If we reload the schema and regenerate the API, it goes back to like we had it before. Then we can change the code to how we had it and we can add the new option to the regenerated resource factory's createResource method:
result.getDefaultSaveOptions().put
(XMLResource.OPTION_ELEMENT_HANDLER,
new ElementHandlerImpl(false));
The result is that we get the same sugary sweet serialization without the rotten decay in the API.

While I was at it, I thought I might as well look at eliminating the need to use a document root, since that rubs some people the wrong way. Often folks don't understand why it even exists and it's effectively just another example of semantic rat poison. As modelers, we're quite used to the concept of having an object that is an instance of some type, and that corresponds directly to having an instance of some type in XML schema. But the root of an XML document doesn't specify a type name, it specifies an element name. Hence a DocumentRoot is like an invisible root object that has features to contain the real root object; the name of that containing feature determines the root element's name. So clearly if we can deduce a substitution group element during serialization based on the type of object being serialized, we can also deduce a correct root element name in a very similar way. The new element handler option supports that as well, so all that remains is to be able to suppress the document root during load and then we can pretend that document roots don't exist at all.

The new option XMLResource.OPTION_SUPPRESS_DOCUMENT_ROOT can be used to suppress loading of a document root. We just need to add it to your generate createResource method.
result.getDefaultLoadOptions().put
(XMLResource.OPTION_SUPPRESS_DOCUMENT_ROOT,
Boolean.TRUE);
Then we can rewrite our example to omit the document root.
Resource resource =
resourceSet.createResource
(URI.createURI("http:///My.resource"));
FileSystem fileSystem =
ResourceFactory.eINSTANCE.createFileSystem();
Folder folder1 = ResourceFactory.eINSTANCE.createFolder();
fileSystem.getFolders().add(folder1);
folder1.setName("folder1");
File file1 = ResourceFactory.eINSTANCE.createFile();
file1.setName("file1");
folder1.getMembers().add(file1);
resource.getContents().add(fileSystem);
resource.save(System.out, null);
ByteArrayOutputStream out = new ByteArrayOutputStream();
resource.save(out, null);
Resource resource2 =
resourceSet.createResource
(URI.createURI("http:///My2.resource"));
resource2.load
(new ByteArrayInputStream(out.toByteArray()), null);
FileSystem loadedFileSystem =
(FileSystem)resource2.getContents().get(0);
It's thing of beauty. Sugar without decay.

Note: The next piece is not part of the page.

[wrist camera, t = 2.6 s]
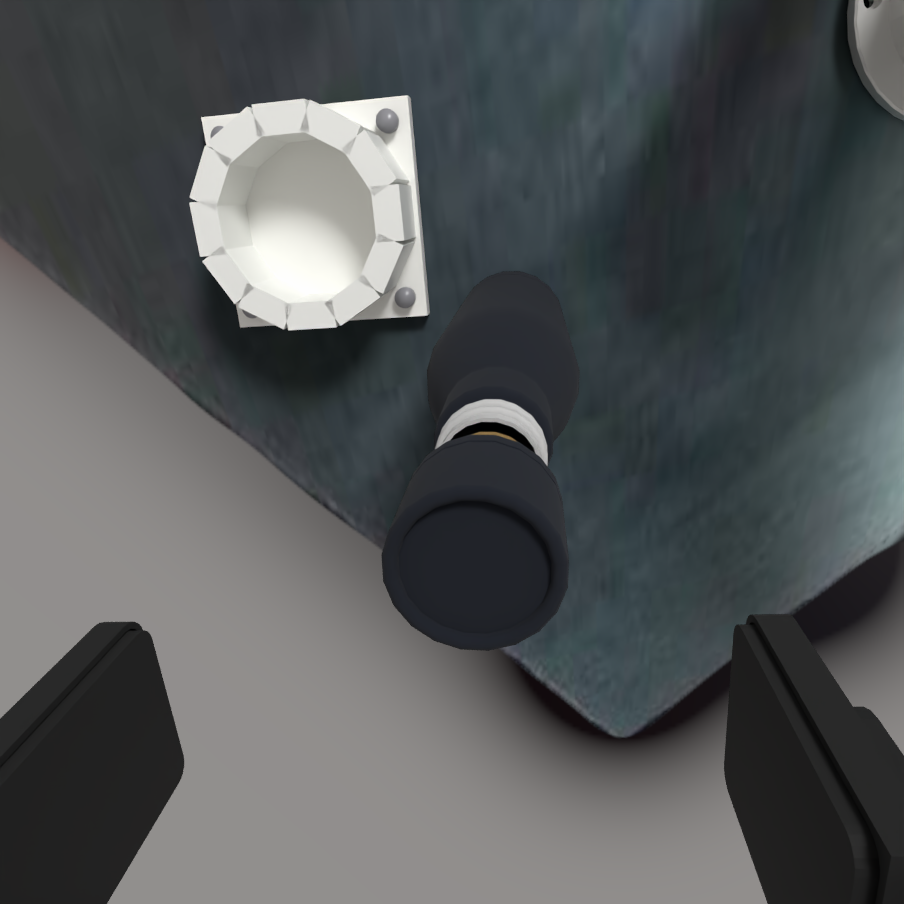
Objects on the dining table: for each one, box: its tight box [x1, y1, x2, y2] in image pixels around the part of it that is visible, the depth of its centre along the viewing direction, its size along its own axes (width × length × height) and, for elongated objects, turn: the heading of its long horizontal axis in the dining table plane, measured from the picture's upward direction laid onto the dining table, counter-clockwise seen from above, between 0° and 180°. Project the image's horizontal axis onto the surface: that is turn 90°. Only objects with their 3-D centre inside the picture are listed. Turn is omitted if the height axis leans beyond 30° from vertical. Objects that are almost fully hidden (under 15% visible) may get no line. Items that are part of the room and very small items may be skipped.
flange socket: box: [189, 95, 430, 330], centre depth 38 cm, size 12×12×5 cm
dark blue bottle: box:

Here's a final image to capture your imagination. It's like a Rorschach inkblot test. What do you see in this picture?

4 comments:

Anonymous said...

Hi there

Very impressive images. i haven't looked at the eclipse stuff because of them ;)

You should really put more focus on your photography. maybe buy a DSLR and get into postprocessing. it will be great :)

Anonymous said...

"...Here's a final image to capture your imagination. It's like a Rorschach inkblot test. What do you see in this picture?..."

Oh, you filthy pervert!!!

Ron said...

From a developer who likes to keep his code shiny clean (and unfortunately forced to use esoteric XML stuff), thanks for reducing our semantic rat poison :-p

EMF is doing a great job balancing the needs of the modeling people, XML people, plug-in developers, etc. Not an easy thing to do! Truly a showcase of Eclipse' philosophy of "extensible frameworks and exemplary tools".

Unknown said...

Ed, you have just made my night! Been trying to work out how to get rid of the xsi:"type" stuff for the last two hours and after stumbling up your blog post my serialisation now matches the sample data that I was given along with the XSDs!

I can sleep easy, thanks you! :-)

Alan